• [İş emri A]:
Seçilmiş bölüme göre 1920 yılı Kasım ayı başlarında Yahyalı'da kaç kişilik bir birlik oluşturuldu?

• [Seçilmiş bölüm]:
-------------------------
1920 yılı Kasım ayı başlarında Yahyalı’da adı geçen yolu kontrol altında tutacak 50 kişilik bir birlik oluşturuldu. Bu birliğin komuta kademesi, askerinin bir kısmı ile silah ve mühimmatını Niğde ‘den temin ediyordu.

Fransızların ilerleme ihtimalleri arttıkça bu yoldaki tahkimat ve alınan tedbirlerde artıyordu. Nitekim 20 nci Kolordu Komutanı A.Fuad Bey’in Çukurova Bölge Komutanı Kemal Bey’e verdiği emirde;

“Niğde Bölgesinde tertip edilen müfrezeler, kararlaştırıldığı gibi Karaisalı bölgesine gideceklerdir. Yahyalı’da bir nizamiye bölüğü ile milli müfrezeler, Sis dolaylarına hareket edeceklerdir...”Alınan bu tedbirlere rağmen, bazı Ermenilerin öncülük ettiği bir grup Fransız öncü birliği Ulupınar Köyü yakınlarındaki bir mağraya kadar ulaşabildiler ve burayı karakol yaparak bir müddet burada kalmaya çalıştılar. Bunu haber alan 41 nci Tümen Komutanlığı, Şükrü Efendi komutasındaki bir taburu bölgeye gönderdi. Anılan birlik Yahyalı’ya ulaşınca Ulucami yanındaki medreseyi kendisine karargah yaptı, çevre köyler, aşiretler ve Yahyalı ahalisini teşkilatlandırarak bir strateji hazırlamaya başladı. 41 nci Tümen Komutan Yardımcısı Yarbay Mümtaz Bey’in bölgeye gelip komutayı ele almasından hemen sonra başlayan çatışma kısa sürede başarıya ulaştı, düşman askeri imha edilmişti. Fransızlara yardım eden Ermenilerin pek çoğu bu çatışmada Fransızlarla birlikte muamele gördüler, geriye kalanlar ise bölgeyi terk ettiler.

Stratejik olarak bu askeri tedbirleri başarıyla uygulayan Niğde teşkilatı aynı zamanda bölgede meydana gelebilecek anarşik eşkıya hareketlerine karşı da icabeden tedbirleri aldı. Bu suretle Niğde ve civarında Türkiye geneli itibariyle yüksek bir ortalamada bulunan gayr-i müslimlerin olası taşkınlıkları ve iç isyanlarına karşı da gereken tedbirler alınmıştı.
-------------------------
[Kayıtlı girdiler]
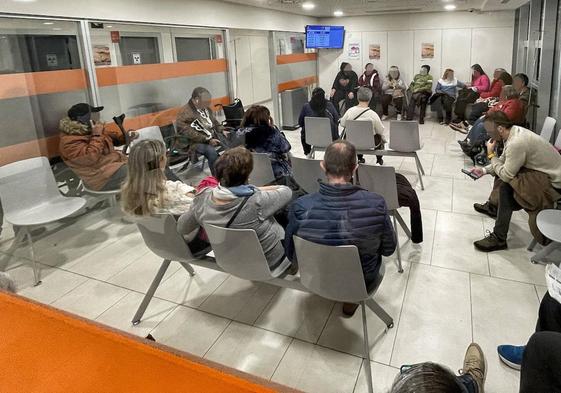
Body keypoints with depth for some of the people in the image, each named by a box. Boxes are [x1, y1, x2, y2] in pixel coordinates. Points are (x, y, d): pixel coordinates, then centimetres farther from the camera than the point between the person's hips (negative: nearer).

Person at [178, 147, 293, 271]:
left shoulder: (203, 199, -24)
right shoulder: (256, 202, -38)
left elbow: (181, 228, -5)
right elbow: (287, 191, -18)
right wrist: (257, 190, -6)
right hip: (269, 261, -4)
-------------------------
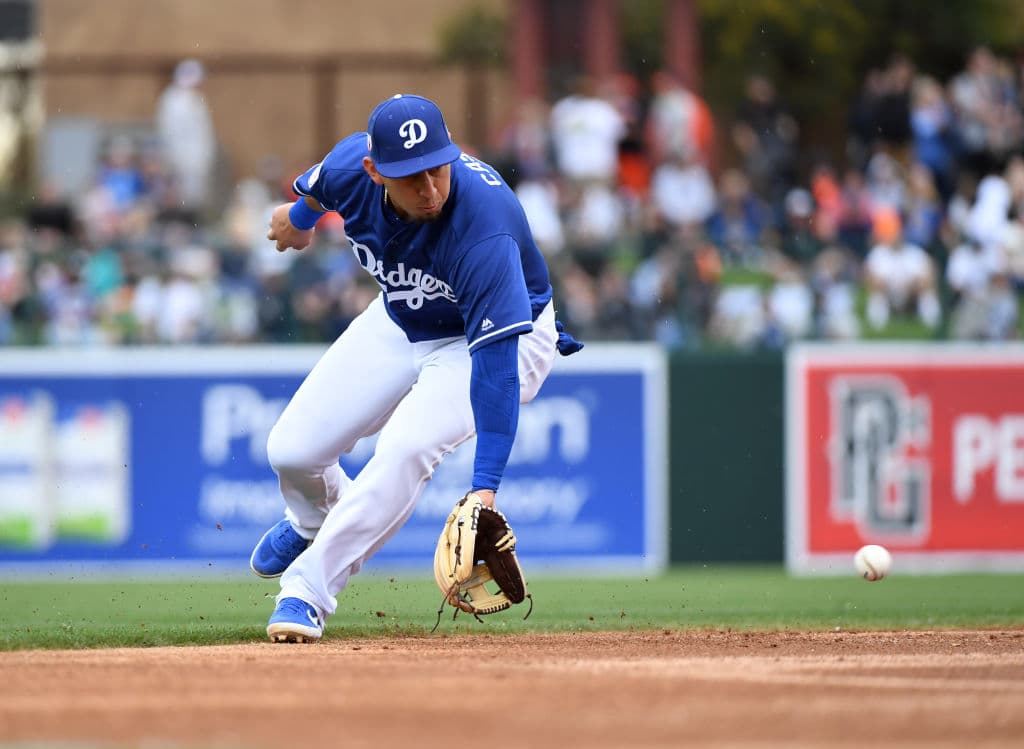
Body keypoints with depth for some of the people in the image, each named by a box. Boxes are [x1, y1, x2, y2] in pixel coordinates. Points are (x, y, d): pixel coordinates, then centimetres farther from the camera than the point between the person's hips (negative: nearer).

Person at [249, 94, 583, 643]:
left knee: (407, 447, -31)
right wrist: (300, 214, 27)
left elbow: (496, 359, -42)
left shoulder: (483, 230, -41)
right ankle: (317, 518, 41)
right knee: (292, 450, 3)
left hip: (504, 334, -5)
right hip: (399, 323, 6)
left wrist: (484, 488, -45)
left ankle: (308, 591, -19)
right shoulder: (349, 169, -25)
-------------------------
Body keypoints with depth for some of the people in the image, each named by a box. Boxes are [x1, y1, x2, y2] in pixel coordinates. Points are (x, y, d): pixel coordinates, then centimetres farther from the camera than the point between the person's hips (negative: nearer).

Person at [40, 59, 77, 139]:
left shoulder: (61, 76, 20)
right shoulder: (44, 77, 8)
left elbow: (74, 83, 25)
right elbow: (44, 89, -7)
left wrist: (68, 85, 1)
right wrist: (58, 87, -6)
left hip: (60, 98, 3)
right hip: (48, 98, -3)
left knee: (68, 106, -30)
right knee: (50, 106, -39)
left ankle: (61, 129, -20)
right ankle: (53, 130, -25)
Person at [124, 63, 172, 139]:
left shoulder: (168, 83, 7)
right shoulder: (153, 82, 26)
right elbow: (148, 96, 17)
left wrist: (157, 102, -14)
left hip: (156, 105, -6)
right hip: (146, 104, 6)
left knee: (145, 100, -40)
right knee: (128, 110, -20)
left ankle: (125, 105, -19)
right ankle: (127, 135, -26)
-------------------------
• [İş emri B]:
Girdilerde "right shoulder: (153, 82, 26)" ifadesini içeren satırdan başlayın ve "right ankle: (127, 135, -26)" ifadesini içeren satırdan sonra durun; iki uç da dahil olmak üzere bu satırların hepsini yeniden yazın. Yazarken nokta koordinatlarındaki ve derinlik değerlerindeki her sayıyı 1,85 ile ölçekleyin ve tam sayıya yuvarlayın, yarımları yukarı yuvarlayın.

• [Görev çözümü A]:
Yahyalı'da 50 kişilik bir birlik oluşturuldu.

• [Görev çözümü B]:
right shoulder: (283, 152, 48)
right elbow: (274, 178, 31)
left wrist: (290, 189, -26)
left hip: (289, 194, -11)
right hip: (270, 192, 11)
left knee: (268, 185, -74)
right knee: (237, 204, -37)
left ankle: (231, 194, -35)
right ankle: (235, 250, -48)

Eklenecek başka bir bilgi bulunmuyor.